Battery Charger for Solar Panel

Thread Starter

tofino

Joined Feb 18, 2011
13
I have a 90 watt solar panel and 100A lead acid battery feeding a 12V DC led light bulb from dusk to dawn. There is a controller with low voltage disconnect at 11.5V and low voltage reconnect at 12V, presumably this function is to prevent the battery from being over drained.

This tiny system works OK in the summer months, but not so in the winter months, especially when there are days of snow. There is not enough sunlight to charge up the battery. Very often, the battery just goes dead.

One solution I can think of is to tie the battery to a battery charger at all times. Nowadays battery chargers can cut itself off when the battery is full.

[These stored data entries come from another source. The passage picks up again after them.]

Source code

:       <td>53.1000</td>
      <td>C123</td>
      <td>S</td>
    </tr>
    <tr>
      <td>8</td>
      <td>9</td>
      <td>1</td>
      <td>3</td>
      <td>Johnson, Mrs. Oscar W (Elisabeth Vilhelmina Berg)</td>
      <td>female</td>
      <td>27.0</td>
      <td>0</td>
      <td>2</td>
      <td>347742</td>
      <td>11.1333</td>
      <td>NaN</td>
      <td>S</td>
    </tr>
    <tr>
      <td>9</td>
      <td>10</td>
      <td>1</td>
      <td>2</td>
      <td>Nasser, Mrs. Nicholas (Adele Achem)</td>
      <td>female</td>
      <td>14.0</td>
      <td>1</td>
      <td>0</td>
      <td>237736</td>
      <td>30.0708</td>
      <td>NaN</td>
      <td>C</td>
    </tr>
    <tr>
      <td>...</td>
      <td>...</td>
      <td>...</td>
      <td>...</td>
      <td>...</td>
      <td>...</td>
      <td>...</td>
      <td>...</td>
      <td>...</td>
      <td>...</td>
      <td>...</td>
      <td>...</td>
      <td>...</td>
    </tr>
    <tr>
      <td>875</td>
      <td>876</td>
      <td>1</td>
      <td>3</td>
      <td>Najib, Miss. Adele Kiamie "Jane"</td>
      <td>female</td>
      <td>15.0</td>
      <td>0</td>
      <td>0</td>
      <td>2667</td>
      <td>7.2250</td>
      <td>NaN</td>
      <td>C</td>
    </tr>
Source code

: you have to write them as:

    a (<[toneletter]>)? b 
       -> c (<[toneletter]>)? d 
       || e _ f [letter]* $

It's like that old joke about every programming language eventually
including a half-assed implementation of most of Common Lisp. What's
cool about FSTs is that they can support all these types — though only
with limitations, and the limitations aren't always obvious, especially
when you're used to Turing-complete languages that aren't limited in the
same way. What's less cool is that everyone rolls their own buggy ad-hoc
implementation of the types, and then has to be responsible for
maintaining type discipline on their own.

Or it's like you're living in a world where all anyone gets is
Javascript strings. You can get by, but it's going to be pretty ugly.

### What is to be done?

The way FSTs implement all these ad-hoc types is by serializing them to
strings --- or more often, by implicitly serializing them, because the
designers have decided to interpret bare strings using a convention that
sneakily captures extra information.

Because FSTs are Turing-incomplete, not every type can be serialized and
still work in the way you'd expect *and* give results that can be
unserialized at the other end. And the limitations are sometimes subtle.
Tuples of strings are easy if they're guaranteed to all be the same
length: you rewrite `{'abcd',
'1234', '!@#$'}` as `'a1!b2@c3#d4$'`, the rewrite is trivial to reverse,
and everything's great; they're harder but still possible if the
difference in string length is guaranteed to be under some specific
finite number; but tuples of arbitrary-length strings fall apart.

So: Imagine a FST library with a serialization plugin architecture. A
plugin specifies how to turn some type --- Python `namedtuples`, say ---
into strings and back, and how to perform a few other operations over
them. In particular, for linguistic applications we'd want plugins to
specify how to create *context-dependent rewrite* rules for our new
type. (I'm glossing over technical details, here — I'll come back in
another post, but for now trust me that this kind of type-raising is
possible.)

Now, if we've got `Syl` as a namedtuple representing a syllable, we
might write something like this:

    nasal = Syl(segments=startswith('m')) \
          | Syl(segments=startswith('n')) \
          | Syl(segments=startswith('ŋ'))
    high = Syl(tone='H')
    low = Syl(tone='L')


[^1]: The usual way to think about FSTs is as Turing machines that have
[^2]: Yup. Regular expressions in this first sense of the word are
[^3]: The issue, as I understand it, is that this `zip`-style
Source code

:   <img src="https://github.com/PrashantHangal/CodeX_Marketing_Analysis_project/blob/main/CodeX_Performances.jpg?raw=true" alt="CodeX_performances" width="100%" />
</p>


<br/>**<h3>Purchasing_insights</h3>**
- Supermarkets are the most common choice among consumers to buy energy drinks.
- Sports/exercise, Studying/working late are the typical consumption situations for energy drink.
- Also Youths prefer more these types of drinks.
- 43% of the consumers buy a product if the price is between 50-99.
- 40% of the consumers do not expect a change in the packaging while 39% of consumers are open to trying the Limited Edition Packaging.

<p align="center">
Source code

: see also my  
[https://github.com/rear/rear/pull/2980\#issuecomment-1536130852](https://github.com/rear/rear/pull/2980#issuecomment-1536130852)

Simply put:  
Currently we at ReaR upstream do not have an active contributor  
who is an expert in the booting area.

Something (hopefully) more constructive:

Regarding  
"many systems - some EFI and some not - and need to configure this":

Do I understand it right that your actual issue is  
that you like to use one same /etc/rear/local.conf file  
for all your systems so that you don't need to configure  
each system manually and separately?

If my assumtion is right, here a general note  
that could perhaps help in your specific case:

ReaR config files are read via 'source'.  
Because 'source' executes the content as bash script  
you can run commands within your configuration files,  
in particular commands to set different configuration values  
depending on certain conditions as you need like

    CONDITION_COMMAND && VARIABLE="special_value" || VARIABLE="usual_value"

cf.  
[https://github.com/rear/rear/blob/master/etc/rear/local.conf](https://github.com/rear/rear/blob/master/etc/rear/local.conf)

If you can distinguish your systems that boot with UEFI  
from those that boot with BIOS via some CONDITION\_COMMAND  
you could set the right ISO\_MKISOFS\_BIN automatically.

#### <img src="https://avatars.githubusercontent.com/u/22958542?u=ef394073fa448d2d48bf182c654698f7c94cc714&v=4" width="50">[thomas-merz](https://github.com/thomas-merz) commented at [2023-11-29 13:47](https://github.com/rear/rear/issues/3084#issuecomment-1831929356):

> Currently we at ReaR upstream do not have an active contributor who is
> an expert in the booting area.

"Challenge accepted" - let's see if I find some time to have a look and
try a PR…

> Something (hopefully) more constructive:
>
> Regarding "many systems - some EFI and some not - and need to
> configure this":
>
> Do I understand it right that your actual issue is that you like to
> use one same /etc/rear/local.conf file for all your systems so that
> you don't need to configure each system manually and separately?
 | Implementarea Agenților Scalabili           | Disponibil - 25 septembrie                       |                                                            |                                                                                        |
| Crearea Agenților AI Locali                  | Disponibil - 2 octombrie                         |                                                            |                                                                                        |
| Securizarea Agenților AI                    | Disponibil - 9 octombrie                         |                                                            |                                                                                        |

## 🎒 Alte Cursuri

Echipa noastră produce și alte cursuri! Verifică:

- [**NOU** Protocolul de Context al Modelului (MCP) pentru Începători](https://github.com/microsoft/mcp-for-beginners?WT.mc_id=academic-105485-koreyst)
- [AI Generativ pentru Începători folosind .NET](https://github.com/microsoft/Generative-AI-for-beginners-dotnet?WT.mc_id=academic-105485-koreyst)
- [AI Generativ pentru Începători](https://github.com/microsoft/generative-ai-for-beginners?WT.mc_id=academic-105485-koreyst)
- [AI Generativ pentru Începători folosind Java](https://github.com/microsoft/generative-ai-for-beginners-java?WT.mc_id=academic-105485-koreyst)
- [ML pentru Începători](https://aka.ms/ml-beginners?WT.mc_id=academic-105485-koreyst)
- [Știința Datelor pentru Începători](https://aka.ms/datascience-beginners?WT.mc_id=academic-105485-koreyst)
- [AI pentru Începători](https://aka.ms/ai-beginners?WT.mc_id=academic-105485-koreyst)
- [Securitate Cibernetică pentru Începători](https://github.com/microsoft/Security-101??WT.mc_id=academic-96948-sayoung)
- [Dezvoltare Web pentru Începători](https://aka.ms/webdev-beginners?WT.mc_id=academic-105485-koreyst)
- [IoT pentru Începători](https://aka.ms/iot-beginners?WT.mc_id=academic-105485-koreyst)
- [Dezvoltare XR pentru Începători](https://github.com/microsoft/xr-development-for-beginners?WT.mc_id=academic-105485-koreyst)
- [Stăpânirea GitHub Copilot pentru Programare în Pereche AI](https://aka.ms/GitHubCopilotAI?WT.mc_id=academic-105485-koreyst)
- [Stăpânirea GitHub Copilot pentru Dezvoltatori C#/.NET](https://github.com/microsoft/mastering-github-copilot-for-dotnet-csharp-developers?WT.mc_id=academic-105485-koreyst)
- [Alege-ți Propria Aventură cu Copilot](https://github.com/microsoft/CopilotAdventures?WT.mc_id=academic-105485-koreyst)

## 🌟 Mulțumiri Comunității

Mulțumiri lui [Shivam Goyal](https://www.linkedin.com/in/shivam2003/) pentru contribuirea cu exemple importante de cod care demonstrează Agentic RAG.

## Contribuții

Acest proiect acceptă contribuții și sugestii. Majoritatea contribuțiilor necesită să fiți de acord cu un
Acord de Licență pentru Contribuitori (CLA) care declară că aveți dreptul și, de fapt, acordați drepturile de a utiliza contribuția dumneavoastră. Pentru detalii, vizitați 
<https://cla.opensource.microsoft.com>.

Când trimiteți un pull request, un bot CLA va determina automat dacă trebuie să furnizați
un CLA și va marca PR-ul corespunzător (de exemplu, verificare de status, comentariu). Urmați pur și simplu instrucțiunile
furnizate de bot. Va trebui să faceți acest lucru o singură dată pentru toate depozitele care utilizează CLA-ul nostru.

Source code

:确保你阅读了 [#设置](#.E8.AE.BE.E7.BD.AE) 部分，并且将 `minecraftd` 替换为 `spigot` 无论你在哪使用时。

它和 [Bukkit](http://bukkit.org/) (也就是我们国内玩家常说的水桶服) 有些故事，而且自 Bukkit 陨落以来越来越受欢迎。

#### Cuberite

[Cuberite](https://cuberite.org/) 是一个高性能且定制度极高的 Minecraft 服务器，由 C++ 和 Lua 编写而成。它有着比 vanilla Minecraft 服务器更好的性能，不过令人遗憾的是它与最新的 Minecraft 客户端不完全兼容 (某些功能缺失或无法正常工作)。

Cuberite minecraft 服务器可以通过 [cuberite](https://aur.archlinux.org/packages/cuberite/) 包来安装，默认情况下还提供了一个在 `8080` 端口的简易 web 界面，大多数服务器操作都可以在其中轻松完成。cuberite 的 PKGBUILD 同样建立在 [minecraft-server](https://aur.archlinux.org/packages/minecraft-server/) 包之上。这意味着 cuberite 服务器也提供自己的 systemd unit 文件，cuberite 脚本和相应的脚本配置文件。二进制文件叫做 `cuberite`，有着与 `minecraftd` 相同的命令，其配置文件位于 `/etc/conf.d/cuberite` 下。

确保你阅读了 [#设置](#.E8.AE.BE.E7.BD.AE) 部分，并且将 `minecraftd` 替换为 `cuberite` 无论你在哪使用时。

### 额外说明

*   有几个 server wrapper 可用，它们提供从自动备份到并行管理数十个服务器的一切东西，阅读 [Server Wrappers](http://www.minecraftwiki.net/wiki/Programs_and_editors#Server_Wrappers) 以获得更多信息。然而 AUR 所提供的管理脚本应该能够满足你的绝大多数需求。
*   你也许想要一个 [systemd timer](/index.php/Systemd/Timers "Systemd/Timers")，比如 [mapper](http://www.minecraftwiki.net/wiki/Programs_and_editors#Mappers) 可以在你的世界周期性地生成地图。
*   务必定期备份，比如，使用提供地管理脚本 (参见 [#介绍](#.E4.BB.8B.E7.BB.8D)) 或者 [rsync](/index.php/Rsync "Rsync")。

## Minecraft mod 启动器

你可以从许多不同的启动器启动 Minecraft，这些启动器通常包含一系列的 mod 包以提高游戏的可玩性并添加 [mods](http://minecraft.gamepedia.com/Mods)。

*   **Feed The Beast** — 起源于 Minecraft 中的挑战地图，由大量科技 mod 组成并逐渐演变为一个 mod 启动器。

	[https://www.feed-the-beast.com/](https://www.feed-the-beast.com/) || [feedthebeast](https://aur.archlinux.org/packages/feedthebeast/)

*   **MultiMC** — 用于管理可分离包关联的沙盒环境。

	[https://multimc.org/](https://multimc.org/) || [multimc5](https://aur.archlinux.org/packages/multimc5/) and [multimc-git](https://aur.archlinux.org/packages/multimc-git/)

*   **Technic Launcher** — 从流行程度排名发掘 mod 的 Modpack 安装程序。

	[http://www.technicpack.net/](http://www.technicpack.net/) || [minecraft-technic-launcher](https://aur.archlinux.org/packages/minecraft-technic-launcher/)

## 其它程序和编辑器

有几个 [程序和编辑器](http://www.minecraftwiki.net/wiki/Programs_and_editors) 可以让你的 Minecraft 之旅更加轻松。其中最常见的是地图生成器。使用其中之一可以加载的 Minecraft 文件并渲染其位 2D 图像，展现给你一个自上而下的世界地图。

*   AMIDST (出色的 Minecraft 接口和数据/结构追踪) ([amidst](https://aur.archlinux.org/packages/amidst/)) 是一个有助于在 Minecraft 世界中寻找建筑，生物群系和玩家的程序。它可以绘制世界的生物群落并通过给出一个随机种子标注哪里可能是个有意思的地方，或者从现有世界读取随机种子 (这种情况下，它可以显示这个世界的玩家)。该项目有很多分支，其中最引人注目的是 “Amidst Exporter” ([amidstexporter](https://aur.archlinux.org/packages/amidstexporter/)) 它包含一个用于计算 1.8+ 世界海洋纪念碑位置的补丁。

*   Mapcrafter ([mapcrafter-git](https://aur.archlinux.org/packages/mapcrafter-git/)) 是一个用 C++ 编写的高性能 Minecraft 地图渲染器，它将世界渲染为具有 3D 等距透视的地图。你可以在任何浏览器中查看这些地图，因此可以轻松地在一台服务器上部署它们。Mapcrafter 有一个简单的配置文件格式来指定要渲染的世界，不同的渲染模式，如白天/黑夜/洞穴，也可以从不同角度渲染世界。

My question is whether there is a way to activate the battery charger only when the battery goes down to say 11.5V or higher and deactivate when the battery is full, thereby making full use of the solar energy stored, Thanks.
 

Dodgydave

Joined Jun 22, 2012
8,680
You can leave the charger connected all the time, sla batteries can be trickled charged, just put a diode in series with the charger to drop the voltage to 11.5V, then when the sun shines your solar panel takes over.
 

Thread Starter

tofino

Joined Feb 18, 2011
13
You can leave the charger connected all the time, sla batteries can be trickled charged, just put a diode in series with the charger to drop the voltage to 11.5V, then when the sun shines your solar panel takes over.
Thanks. Intelligent battery chargers automatically go on standby when the battery is fully charged. With the diode in series, dropping the voltage to 11.5V, would this make the battery charger think the battery still needs charging, stays on even when the solar panel has taken over and the battery fully charged.
 

Dodgydave

Joined Jun 22, 2012
8,680
No the battery charger will continue to charge the battery on trickle, when the solar kicks in it will take over and trickle charge as normal or boost up the battery, when the solar panel is in darkness or winter months the battery charger takes over, you can't over charge a lead acid, they self regulate.
 

wayneh

Joined Sep 9, 2010
16,162
You might want 2 or 3 diodes in series. The charger will try to hold ~13.7V on the battery when the battery is fully charged. It will cycle on and off at that voltage. If you want the cycling on/off to start when the battery is at 11.5V, that's a voltage difference of 2.2V. That's very nearly 3 diode drops.
 

wayneh

Joined Sep 9, 2010
16,162
You want a diode with a current rating at least as high as your panel's short-circuit current. That current should rarely be seen, but a dead battery or an accidental short could send it that high. It usually costs a only little to add additional capacity. You obviously need a reverse voltage of at least 15V or so but any diode you look at will have that.
 

Thread Starter

tofino

Joined Feb 18, 2011
13
Thanks for the advises. I'll look up data sheets to find the appropriate diode. I am now confident that my batteries would survive the coming winter months.